How 3 healthcare organizations are using generative AI

The use of generative AI — specifically large language models (LLMs) — has the potential to transform healthcare. Already, we’re working with healthcare organizations to create AI solutions that help them tackle administrative and operational challenges, like searching for information and documentation, that often take valuable time away from researchers and clinicians.

In April, Med-PaLM 2, our medically-tuned version of PaLM 2, was made available to a select group of customers to explore use cases and share feedback. Through our close work with these early testers, we’ve been able to progress the technology and are ready to share with more customers. Next month, we’ll make Med-PaLM 2, which supports HIPAA compliance, available as a preview to more customers in the healthcare and life sciences industry — a critical step to developing our LLMs safely and responsibly.

Here’s a look at how some of our early adopters see generative AI supporting their organizations.

Bayer Pharma: Improving clinical trial processes

Developing new pharmaceutical products is time intensive and costly — the entire process, from ideation to launch, can take up to 12-15 years and cost an upwards of $1 billion. There are some parts of the complex process that AI may be able to speed up.

Bayer Pharmaceuticals is exploring how generative AI solutions, like Google Cloud’s Vertex AI and Med-PaLM 2, can help bring drugs to market. Generative AI can help researchers more easily access, identify and correlate data, mine large troves of research data for possible connections, and even automate the time-intensive tasks of drafting clinical trial communications and helping translate them to different languages.

This work builds on our ongoing collaboration with Bayer to accelerate drug discovery with high-performance compute power, which includes efforts to run Bayer’s large quantum chemistry calculations at scale with Google Cloud Tensor Processing Units (TPUs).

HCA Healthcare: Improving documentation and workflow for clinicians

For healthcare providers, documentation is a time-intensive but important process. HCA Healthcare is collaborating with Google Cloud on the use of generative AI to support doctors and nurses to reduce the burden of administrative tasks. This is part of a strategic partnership announced in 2021, which includes safeguards to protect patient privacy and data security.

Currently, HCA Healthcare is piloting a solution that extracts information from physician-patient conversations to help create medical notes. Providers use their hands-free devices with an app built by Augmedix that securely creates draft clinical notes automatically after each patient visit. Physicians then review and finalize the notes before they are transferred in real-time to the electronic health record (EHR). This can eliminate the need for manual entry or dictation, freeing up time to focus on patient care. HCA Healthcare plans to expand this solution to more hospitals later this year.

HCA Healthcare is also looking at ways to improve patient handoffs between nurses with generative AI. At hospitals across the country, this is typically a manual task, where nurses communicate things like a patient’s vitals, lab results, patient concerns and overall response to treatment to help the incoming nurse get up to speed. HCA Healthcare is exploring how generative AI systems can standardize and automate this process, helping promote continuity, consistency, patient safety and clinical quality, and save time.

MEDITECH: Making it easier to search and summarize electronic health records

Clinicians rely on electronic health records to deliver care. However, medical records are dense and complex, and patient data is often stored across multiple systems — making it difficult for clinicians to access all the information they need.

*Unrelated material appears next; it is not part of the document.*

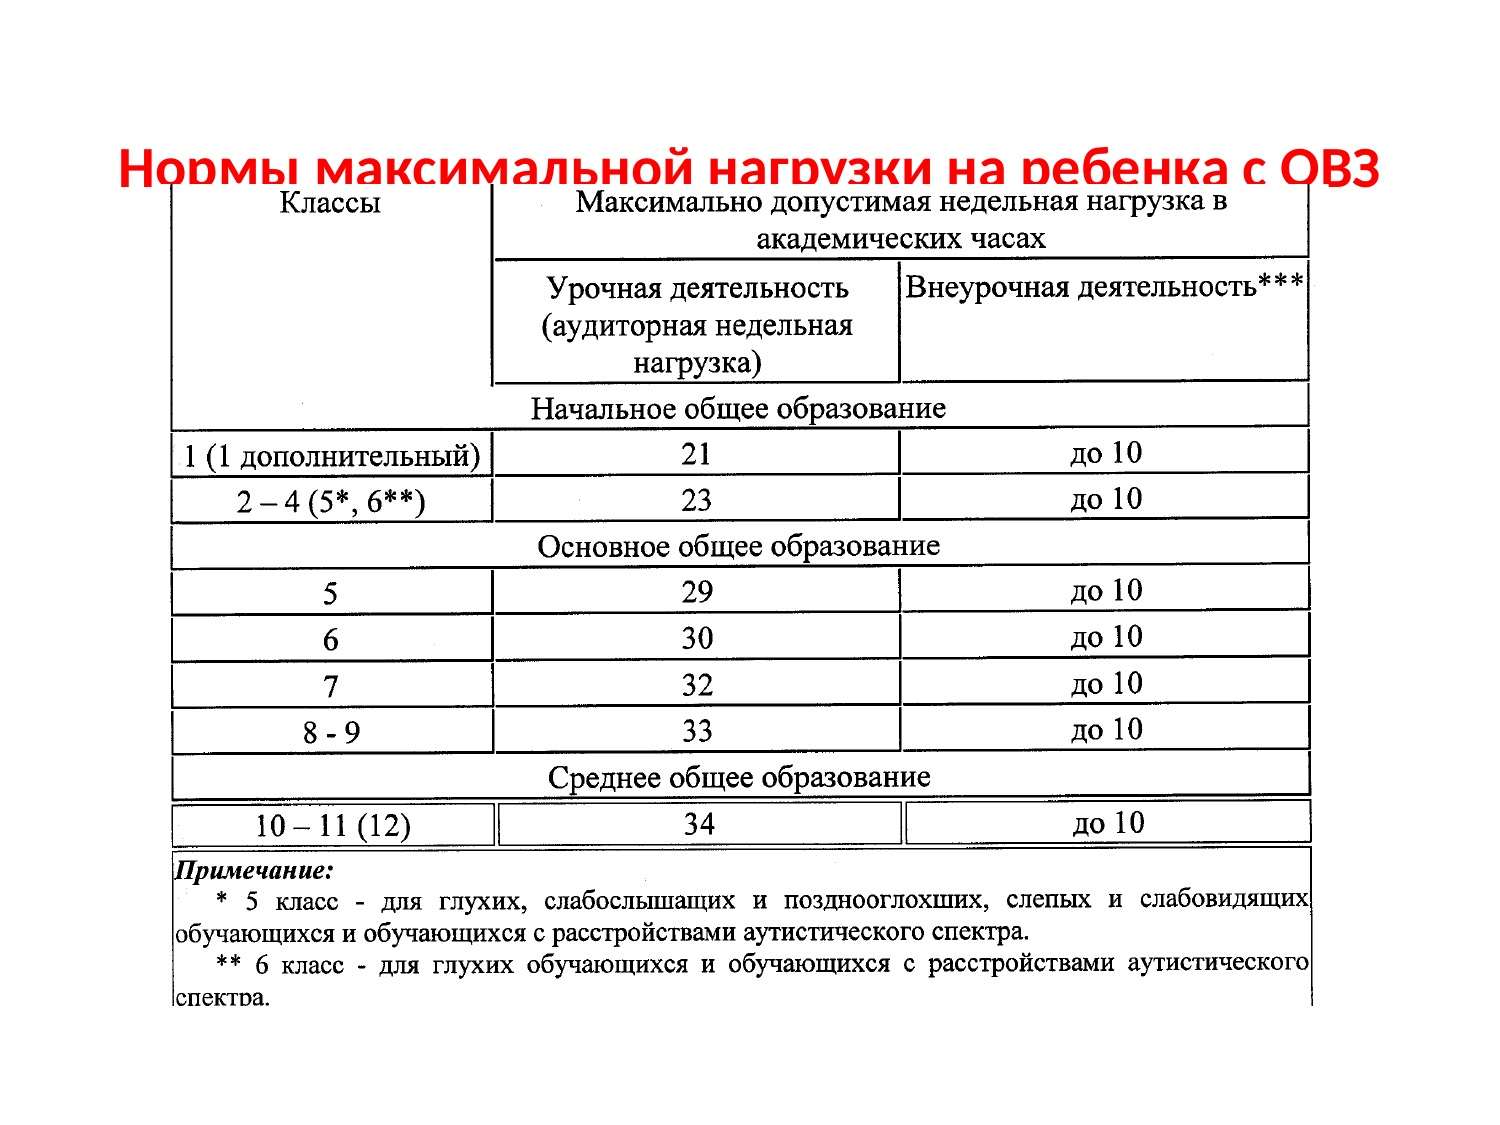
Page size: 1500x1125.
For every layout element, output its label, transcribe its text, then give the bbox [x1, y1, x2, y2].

title Нормы максимальной нагрузки на ребенка с ОВЗ [103, 59, 1397, 278]
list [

MEDITECH is already working to power the search and summarization experience within their EHR, MEDITECH Expanse, with our AI technology. They hope to use the technology to bring together information from different sources and create a longitudinal view of the patient’s record. They’re also exploring how Med-PaLM 2 can enhance their solutions, including helping clinicians get a deeper understanding of a patient’s history. For instance, a clinician could ask questions about a patient’s condition and identify relevant results that include patient records, clinical guidelines, and research articles. MEDITECH is excited about the potential for AI systems to automate the generation of clinical documentation, like discharge summaries and nursing shift change summaries, helping healthcare professionals save time and improve the efficiency of care delivery.

Additional healthcare and life science organizations also announced they’re using Google Cloud’s generative AI technology, including Ginkgo Bioworks, Hackensack Meridian Health, Huma Therapeutics, and Infinitus Systems Inc.

Working with healthcare organizations to trial new generative AI solutions is a critical step toward building safe and helpful AI technology. Their feedback and insight are crucial as we continue using generative AI to help more organizations transform patient care.